Litter hating people in the place to be. We need volunteers for Clean the Bay Day in the NEON.
Break out your yard gloves and eye for litter, it’s neighborhood clean-up day y’all.
As part of Clean the Bay Day we’ll go block to block picking up garbage. Why? Because trash is nasty, but also because much of that litter would end up in the Bay, polluting an important natural habitat.
Clean the Bay Day happens all over Virginia. Last year approximately 6,000 volunteers removed more than 110,000 pounds of harmful debris from the environment, a stellar impact on our fragile little world.
The event takes place at 9am on Saturday, June 6. It is scheduled for 3 hours but last year we did it in about half that time.
You can continue to save the Bay throughout the year by becoming a better Bay steward at home.
image | Nick Fornaro for CBF
Here are a few ideas, courtesy of the Chesapeake Bay Foundation:
- Speak out! Let your voice be heard regarding important legislation affecting our Chesapeake Bay and rivers. Write or call your senators and congressional representative, urging them to vote in an environmentally responsible way.
- Use natural cleaners—use natural, non-toxic, phosphate-free cleaners like baking soda or borax with hot water for most household cleaning tasks. You’ll be reducing toxic chemicals in wastewater while saving money.
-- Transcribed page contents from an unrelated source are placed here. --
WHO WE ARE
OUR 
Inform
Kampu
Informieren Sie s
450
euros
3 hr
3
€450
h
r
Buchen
- Reduce fertilizer use—always get a soil test first to be sure what your lawn requires; use fertilizer sparingly, and only when necessary. Excessive fertilizers contribute to nitrogen and phosphorous overload in rivers and the Bay, which can lead to low oxygen levels and dead zones.
- Remember “Only rain in storm drains”—allow only rain to go down the storm drain and use a broom not a hose or power blower, to clean debris from decks, patios and driveways. You’ll save water, reduce emissions, and curb stormwater runoff.
- Practice Bay-friendly car care—take your vehicle to a commercial car wash or wash your car on an unpaved surface with phosphate-free soap so water soaks into the ground, not into the storm drain.
- Reduce rainwater runoff—direct rainwater away from paved surfaces; direct gutter downspouts onto lawn or flower beds, or into a rain barrel.